**READING TEXT**.

———

Hi y'all! We're a couple of dog-loving marketing writers who struggled mightily to get decent long-form content from existing AI tools. After lots of experimentation, we arrived at a multi-step process that requires AI to intake style guides, craft detailed outlines, and write copy one section at a time. We built Good Bloggy to automate this process, drastically reducing the time it takes us to get a usable first draft from AI.

We've spent the past eight months testing AI writing tools while developing our content creation software at Good Bloggy. One thing has become crystal clear: AI works best as a supplement, not a replacement for human writers. The output requires significant editing and often complete rewrites, but we've found effective ways to integrate AI into our own writing process.

When we first tried AI copywriting, the results disappointed us. Content felt generic, lacked voice, and sometimes contained fabricated information. As a small two-person team with our day jobs in content writing, we've learned to view AI as a specialized assistant with specific strengths and clear limitations.

Here's what we've discovered about making AI work effectively in a professional writing workflow while maintaining quality and authenticity.

AI for Research: Finding Angles and Supporting Details

Research often consumes more time than writing itself. We've found AI tools can significantly streamline initial information gathering, providing a solid foundation to build upon.

Specific prompting techniques yield better research results. Instead of broad questions, we ask for competing perspectives or historical context to get nuanced information. We also focus prompts on recent information when needed.

———

**DATA EXTRACT**.
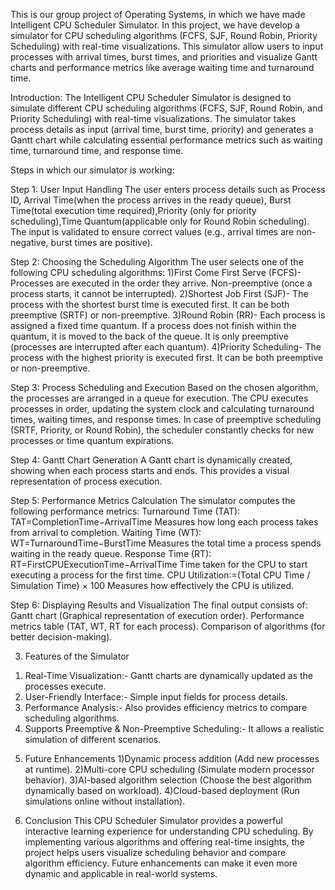 This is our group project of Operating Systems, in which we have made Intelligent CPU Scheduler Simulator.
In this project, we have develop a simulator for CPU scheduling algorithms (FCFS, SJF, Round Robin, Priority Scheduling) with real-time visualizations. 
This simulator allow users to input processes with arrival times, burst times, and priorities and visualize Gantt charts and performance metrics like average waiting time and turnaround time.

Introduction:
The Intelligent CPU Scheduler Simulator is designed to simulate different CPU scheduling algorithms (FCFS, SJF, Round Robin, and Priority Scheduling) with real-time visualizations. The simulator takes process details as input (arrival time, burst time, priority) and generates a Gantt chart while calculating essential performance metrics such as waiting time, turnaround time, and response time.

Steps in which our simulator is working:

Step 1: User Input Handling
The user enters process details such as Process ID, Arrival Time(when the process arrives in the ready queue), Burst Time(total execution time required),Priority (only for priority scheduling),Time Quantum(applicable only for Round Robin scheduling).
The input is validated to ensure correct values (e.g., arrival times are non-negative, burst times are positive).

Step 2: Choosing the Scheduling Algorithm
The user selects one of the following CPU scheduling algorithms:
1)First Come First Serve (FCFS)- Processes are executed in the order they arrive.
 Non-preemptive (once a process starts, it cannot be interrupted).
2)Shortest Job First (SJF)- The process with the shortest burst time is executed first.
 It can be both preemptive (SRTF) or non-preemptive.
3)Round Robin (RR)- Each process is assigned a fixed time quantum.
If a process does not finish within the quantum, it is moved to the back of the queue.
It is only preemptive (processes are interrupted after each quantum).
4)Priority Scheduling- The process with the highest priority is executed first.
It can be both preemptive or non-preemptive.

Step 3: Process Scheduling and Execution
Based on the chosen algorithm, the processes are arranged in a queue for execution.
The CPU executes processes in order, updating the system clock and calculating turnaround times, waiting times, and response times.
In case of preemptive scheduling (SRTF, Priority, or Round Robin), the scheduler constantly checks for new processes or time quantum expirations.

Step 4: Gantt Chart Generation A Gantt chart is dynamically created, showing when each process starts and ends.
This provides a visual representation of process execution.

Step 5: Performance Metrics Calculation The simulator computes the following performance metrics:
Turnaround Time (TAT): TAT=CompletionTime−ArrivalTime Measures how long each process takes from arrival to completion.
Waiting Time (WT): WT=TurnaroundTime−BurstTime Measures the total time a process spends waiting in the ready queue.
Response Time (RT): RT=FirstCPUExecutionTime−ArrivalTime Time taken for the CPU to start executing a process for the first time.
CPU Utilization:=(Total CPU Time / Simulation Time) × 100 Measures how effectively the CPU is utilized.

Step 6: Displaying Results and Visualization
The final output consists of:
Gantt chart (Graphical representation of execution order).
Performance metrics table (TAT, WT, RT for each process).
Comparison of algorithms (for better decision-making).

3. Features of the Simulator
1) Real-Time Visualization:- Gantt charts are dynamically updated as the processes execute.
2) User-Friendly Interface:- Simple input fields for process details.
3) Performance Analysis:- Also provides efficiency metrics to compare scheduling algorithms.
4) Supports Preemptive & Non-Preemptive Scheduling:- It allows a realistic simulation of different scenarios.

5. Future Enhancements
1)Dynamic process addition (Add new processes at runtime).
2)Multi-core CPU scheduling (Simulate modern processor behavior).
3)AI-based algorithm selection (Choose the best algorithm dynamically based on workload).
4)Cloud-based deployment (Run simulations online without installation).

6. Conclusion
This CPU Scheduler Simulator provides a powerful interactive learning experience for understanding CPU scheduling. By implementing various algorithms and offering real-time insights, the project helps users visualize scheduling behavior and compare algorithm efficiency. Future enhancements can make it even more dynamic and applicable in real-world systems.
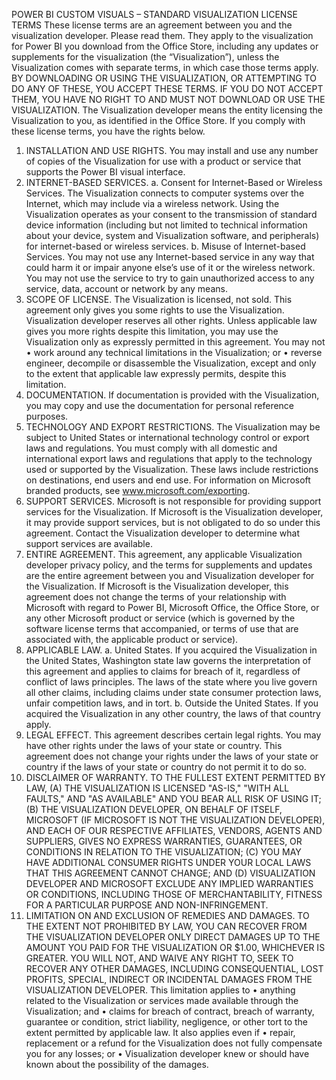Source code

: POWER BI CUSTOM VISUALS – STANDARD VISUALIZATION LICENSE TERMS
These license terms are an agreement between you and the visualization developer. Please read them.
They apply to the visualization for Power BI you download from the Office Store, including any updates
or supplements for the visualization (the “Visualization”), unless the Visualization comes with separate
terms, in which case those terms apply.
BY DOWNLOADING OR USING THE VISUALIZATION, OR ATTEMPTING TO DO ANY OF THESE, YOU
ACCEPT THESE TERMS. IF YOU DO NOT ACCEPT THEM, YOU HAVE NO RIGHT TO AND MUST NOT
DOWNLOAD OR USE THE VISUALIZATION.
The Visualization developer means the entity licensing the Visualization to you, as identified in the
Office Store.
If you comply with these license terms, you have the rights below.
1. INSTALLATION AND USE RIGHTS. You may install and use any number of copies of the Visualization
for use with a product or service that supports the Power BI visual interface.
2. INTERNET-BASED SERVICES.
a. Consent for Internet-Based or Wireless Services. The Visualization connects to computer systems
over the Internet, which may include via a wireless network. Using the Visualization operates as your
consent to the transmission of standard device information (including but not limited to technical
information about your device, system and Visualization software, and peripherals) for internet-based
or wireless services.
b. Misuse of Internet-based Services. You may not use any Internet-based service in any way that could
harm it or impair anyone else’s use of it or the wireless network. You may not use the service to try to
gain unauthorized access to any service, data, account or network by any means.
3. SCOPE OF LICENSE. The Visualization is licensed, not sold. This agreement only gives you some rights
to use the Visualization. Visualization developer reserves all other rights. Unless applicable law gives you
more rights despite this limitation, you may use the Visualization only as expressly permitted in this
agreement. You may not
• work around any technical limitations in the Visualization; or
• reverse engineer, decompile or disassemble the Visualization, except and only to the extent that
applicable law expressly permits, despite this limitation.
4. DOCUMENTATION. If documentation is provided with the Visualization, you may copy and use the
documentation for personal reference purposes.
5. TECHNOLOGY AND EXPORT RESTRICTIONS. The Visualization may be subject to United States or
international technology control or export laws and regulations. You must comply with all domestic and
international export laws and regulations that apply to the technology used or supported by the
Visualization. These laws include restrictions on destinations, end users and end use. For information on
Microsoft branded products, see www.microsoft.com/exporting.
6. SUPPORT SERVICES. Microsoft is not responsible for providing support services for the Visualization. If
Microsoft is the Visualization developer, it may provide support services, but is not obligated to do so
under this agreement. Contact the Visualization developer to determine what support services are
available.
7. ENTIRE AGREEMENT. This agreement, any applicable Visualization developer privacy policy, and the
terms for supplements and updates are the entire agreement between you and Visualization developer
for the Visualization. If Microsoft is the Visualization developer, this agreement does not change the
terms of your relationship with Microsoft with regard to Power BI, Microsoft Office, the Office Store, or
any other Microsoft product or service (which is governed by the software license terms that
accompanied, or terms of use that are associated with, the applicable product or service).
8. APPLICABLE LAW.
a. United States. If you acquired the Visualization in the United States, Washington state law governs
the interpretation of this agreement and applies to claims for breach of it, regardless of conflict of
laws principles. The laws of the state where you live govern all other claims, including claims under
state consumer protection laws, unfair competition laws, and in tort.
b. Outside the United States. If you acquired the Visualization in any other country, the laws of that
country apply.
9. LEGAL EFFECT. This agreement describes certain legal rights. You may have other rights under the
laws of your state or country. This agreement does not change your rights under the laws of your state
or country if the laws of your state or country do not permit it to do so.
10. DISCLAIMER OF WARRANTY. TO THE FULLEST EXTENT PERMITTED BY LAW, (A) THE VISUALIZATION
IS LICENSED "AS-IS," "WITH ALL FAULTS," AND "AS AVAILABLE" AND YOU BEAR ALL RISK OF USING IT;
(B) THE VISUALIZATION DEVELOPER, ON BEHALF OF ITSELF, MICROSOFT (IF MICROSOFT IS NOT THE
VISUALIZATION DEVELOPER), AND EACH OF OUR RESPECTIVE AFFILIATES, VENDORS, AGENTS AND
SUPPLIERS, GIVES NO EXPRESS WARRANTIES, GUARANTEES, OR CONDITIONS IN RELATION TO THE
VISUALIZATION; (C) YOU MAY HAVE ADDITIONAL CONSUMER RIGHTS UNDER YOUR LOCAL LAWS
THAT THIS AGREEMENT CANNOT CHANGE; AND (D) VISUALIZATION DEVELOPER AND MICROSOFT
EXCLUDE ANY IMPLIED WARRANTIES OR CONDITIONS, INCLUDING THOSE OF MERCHANTABILITY,
FITNESS FOR A PARTICULAR PURPOSE AND NON-INFRINGEMENT.
11. LIMITATION ON AND EXCLUSION OF REMEDIES AND DAMAGES. TO THE EXTENT NOT PROHIBITED
BY LAW, YOU CAN RECOVER FROM THE VISUALIZATION DEVELOPER ONLY DIRECT DAMAGES UP TO
THE AMOUNT YOU PAID FOR THE VISUALIZATION OR $1.00, WHICHEVER IS GREATER. YOU WILL NOT,
AND WAIVE ANY RIGHT TO, SEEK TO RECOVER ANY OTHER DAMAGES, INCLUDING CONSEQUENTIAL,
LOST PROFITS, SPECIAL, INDIRECT OR INCIDENTAL DAMAGES FROM THE VISUALIZATION DEVELOPER.
This limitation applies to
• anything related to the Visualization or services made available through the Visualization; and
• claims for breach of contract, breach of warranty, guarantee or condition, strict liability, negligence,
or other tort to the extent permitted by applicable law.
It also applies even if
• repair, replacement or a refund for the Visualization does not fully compensate you for any losses;
or
• Visualization developer knew or should have known about the possibility of the damages.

———

**EXPLORE THE MATERIAL**.
a: According to the blog post, how long has the team spent testing AI writing tools?
b: In the blog post, rewrite the passage starting at "Here's what we've" and ending at "to build upon.", changing "workflow" to "routine".
c: Summarize the blog post in two sentences.

**SOLUTION LIST**.
a: Eight months.

b:
Here's what we've discovered about making AI work effectively in a professional writing routine while maintaining quality and authenticity.

AI for Research: Finding Angles and Supporting Details

Research often consumes more time than writing itself. We've found AI tools can significantly streamline initial information gathering, providing a solid foundation to build upon.

c: A two-person team of marketing writers built Good Bloggy to automate a multi-step process that has AI intake style guides, craft detailed outlines, and write copy one section at a time. After eight months of testing, they treat AI as a supplement to human writers that needs significant editing, and they find it useful for streamlining research when given specific prompts.